AIM OF THE EXERCISE: Tally the lines of the listing that contain the word "events", then give the total and nothing else.

RECORDS SHOWN:
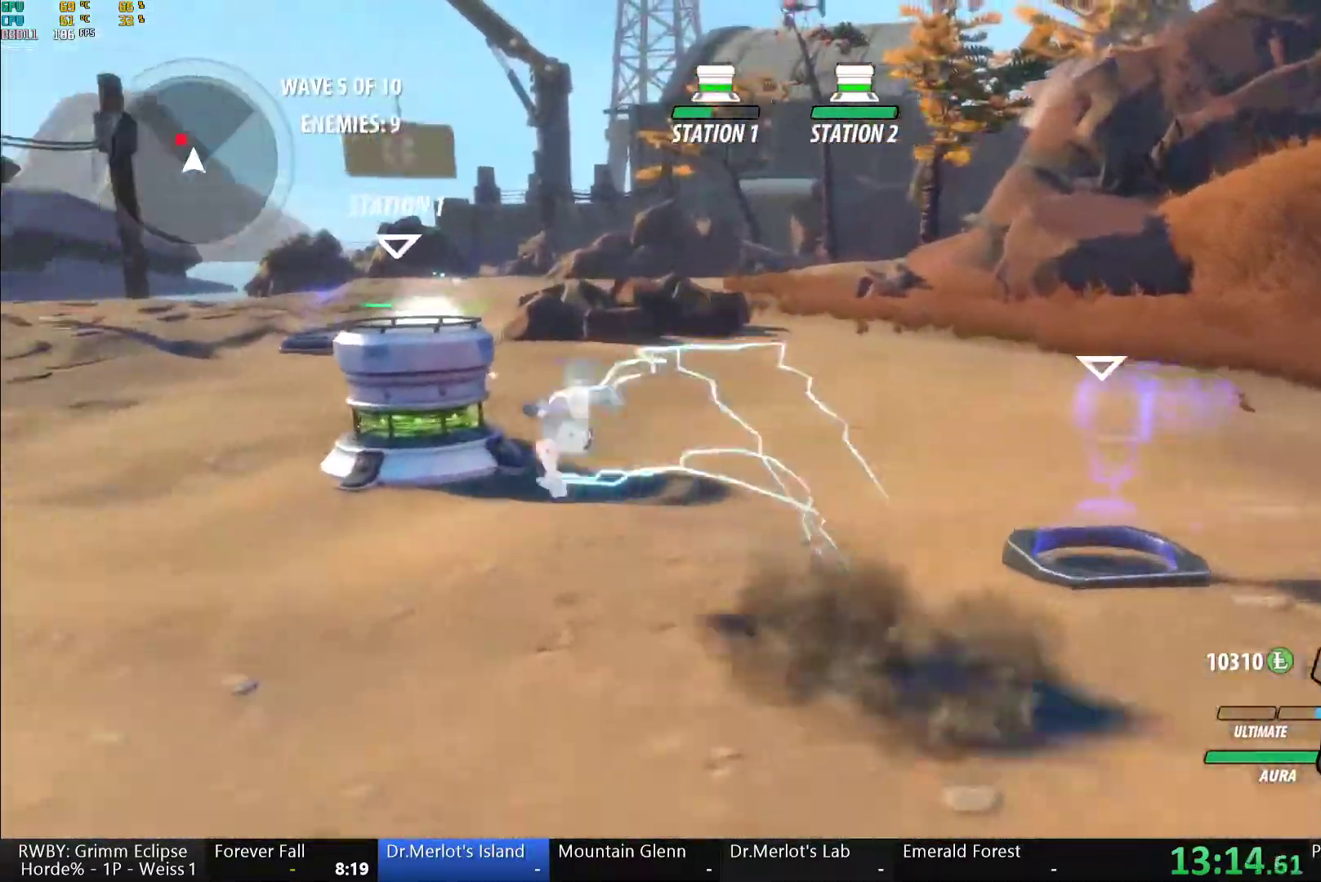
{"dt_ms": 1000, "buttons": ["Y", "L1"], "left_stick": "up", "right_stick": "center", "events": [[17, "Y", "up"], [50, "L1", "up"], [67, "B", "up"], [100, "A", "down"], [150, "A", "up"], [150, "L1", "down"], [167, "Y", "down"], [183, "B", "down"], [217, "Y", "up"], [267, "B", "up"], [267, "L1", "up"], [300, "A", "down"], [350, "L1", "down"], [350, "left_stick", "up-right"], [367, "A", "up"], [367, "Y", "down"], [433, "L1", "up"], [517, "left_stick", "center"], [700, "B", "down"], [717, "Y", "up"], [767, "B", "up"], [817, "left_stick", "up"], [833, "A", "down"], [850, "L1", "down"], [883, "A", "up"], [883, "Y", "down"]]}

==

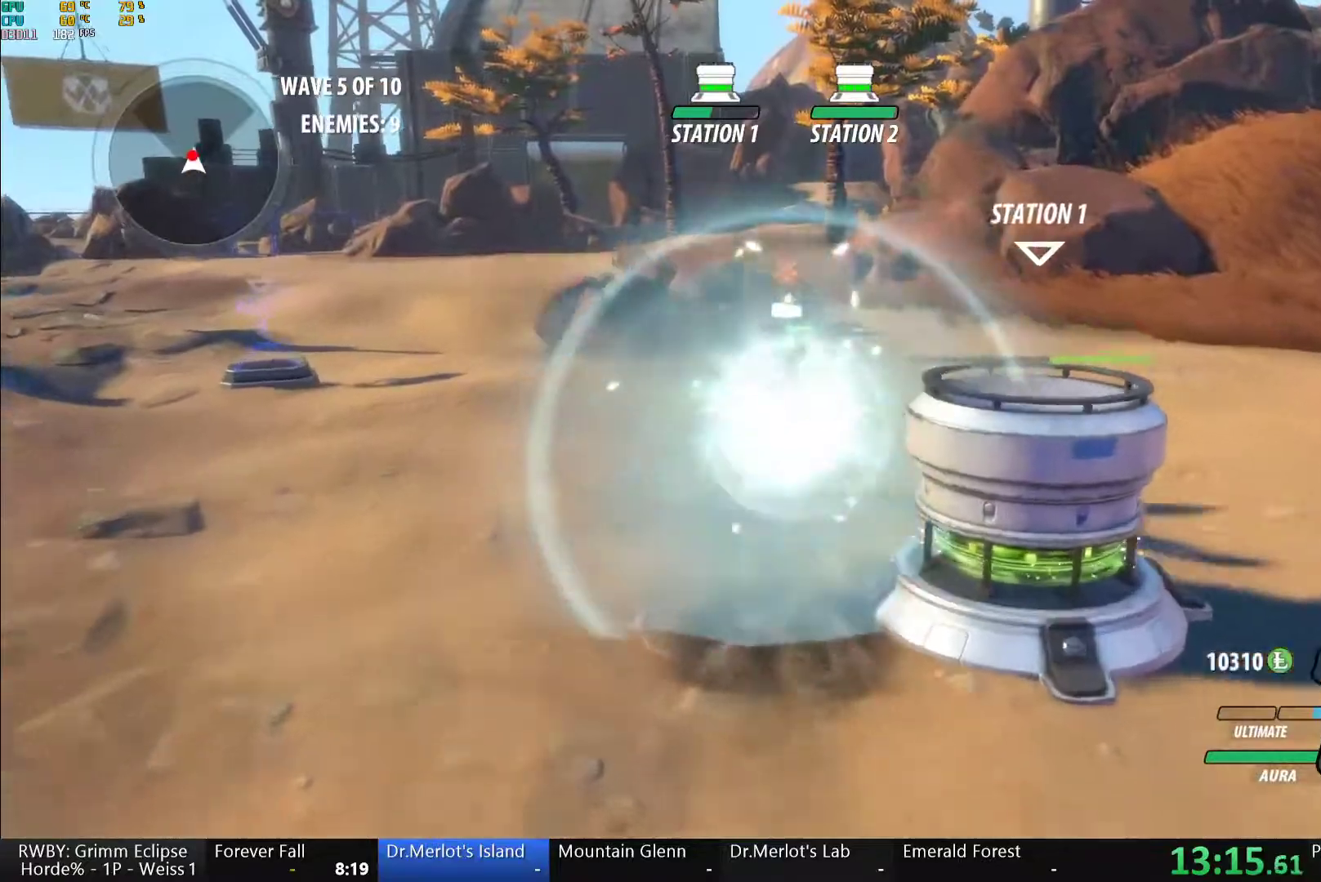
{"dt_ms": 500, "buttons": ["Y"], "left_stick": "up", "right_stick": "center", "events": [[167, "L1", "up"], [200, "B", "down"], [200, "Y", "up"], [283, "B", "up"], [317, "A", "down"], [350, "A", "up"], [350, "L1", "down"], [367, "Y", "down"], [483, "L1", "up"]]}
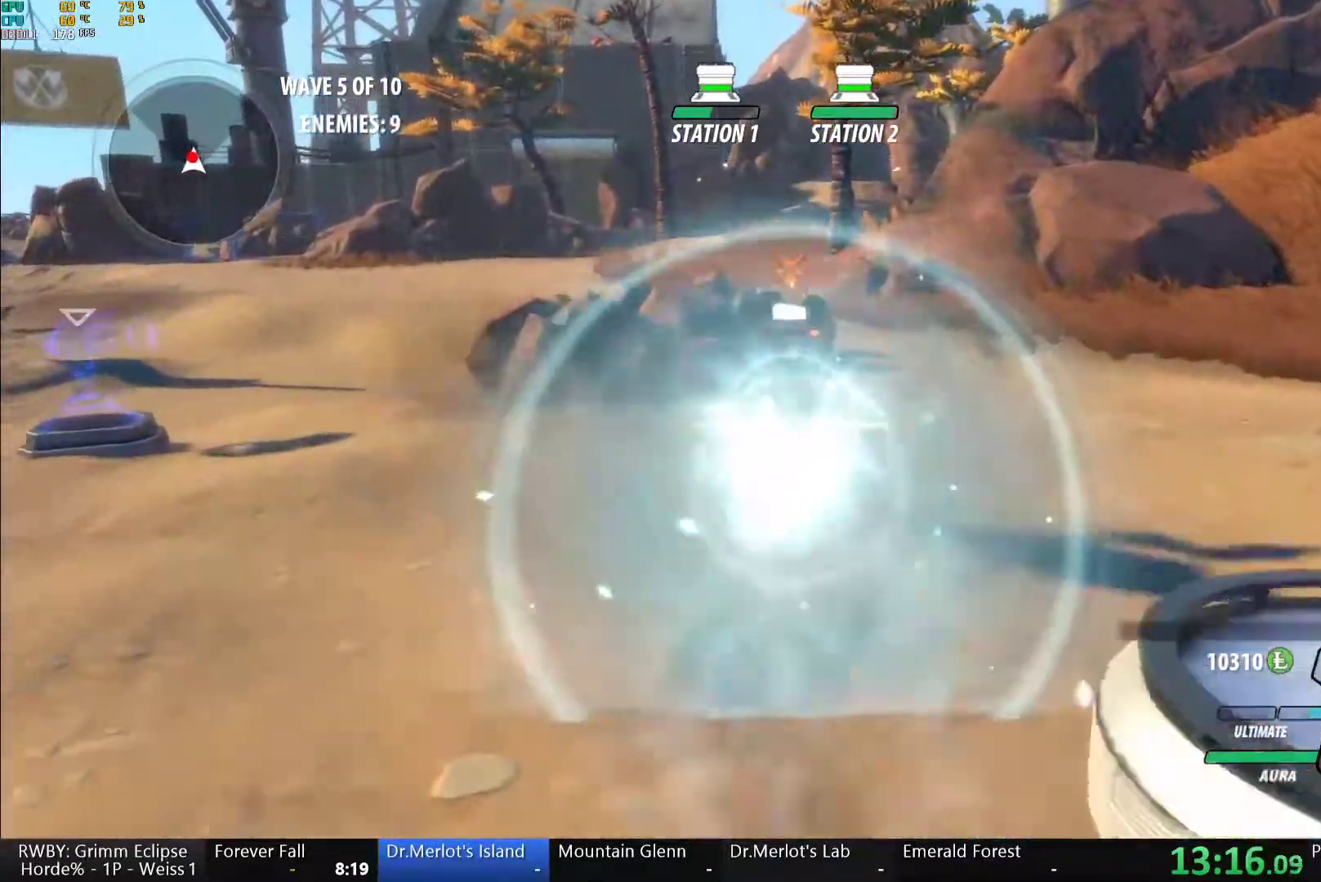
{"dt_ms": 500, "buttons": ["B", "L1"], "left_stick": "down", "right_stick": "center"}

...

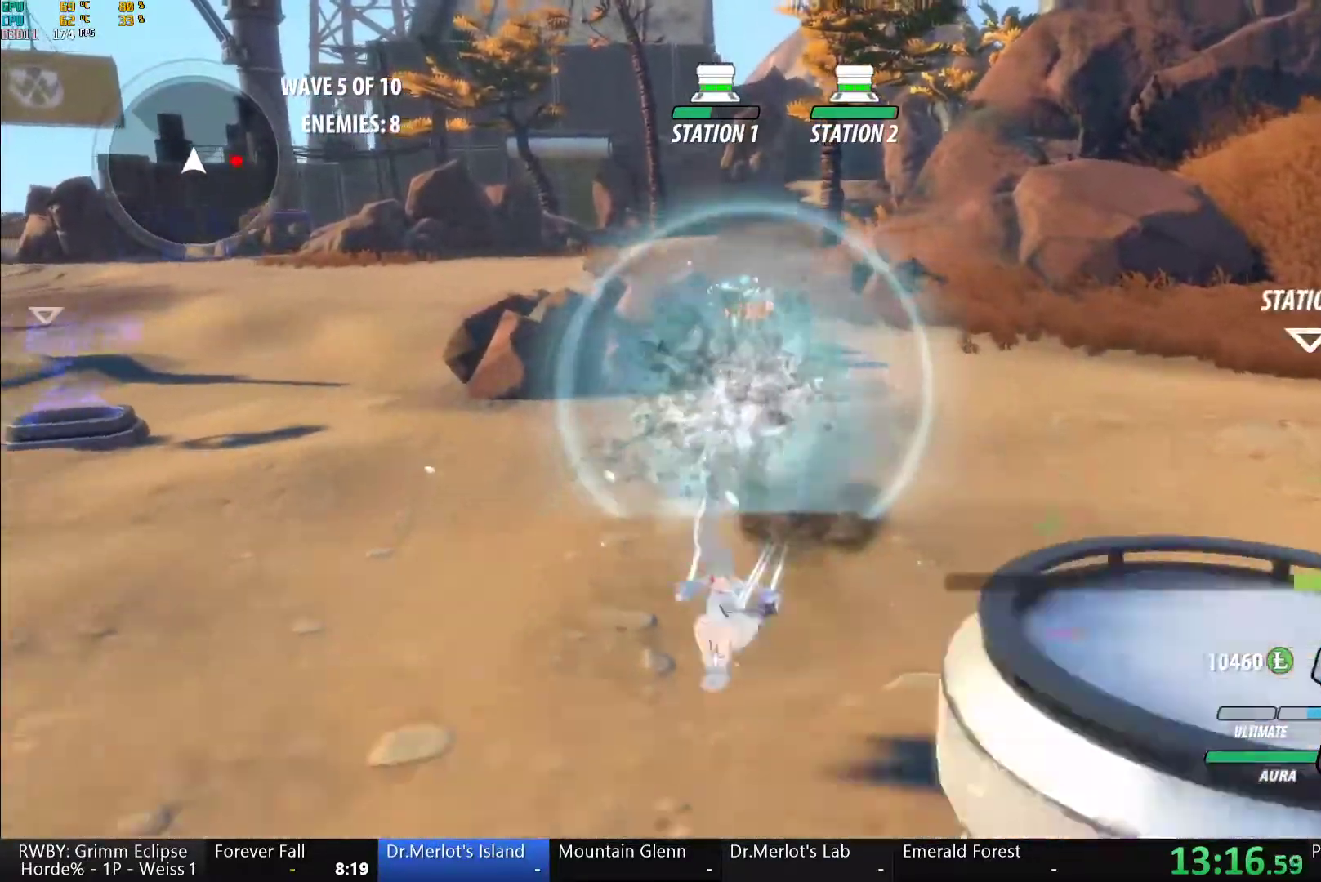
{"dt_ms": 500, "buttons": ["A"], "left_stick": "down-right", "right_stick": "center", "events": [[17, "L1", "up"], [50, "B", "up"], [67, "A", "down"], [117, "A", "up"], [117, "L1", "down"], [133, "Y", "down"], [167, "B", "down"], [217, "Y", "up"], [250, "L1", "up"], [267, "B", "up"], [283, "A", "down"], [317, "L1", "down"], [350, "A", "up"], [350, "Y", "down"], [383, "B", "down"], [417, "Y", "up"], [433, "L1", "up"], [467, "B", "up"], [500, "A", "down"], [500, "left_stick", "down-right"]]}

RESPONSE TO THIS TASK: 3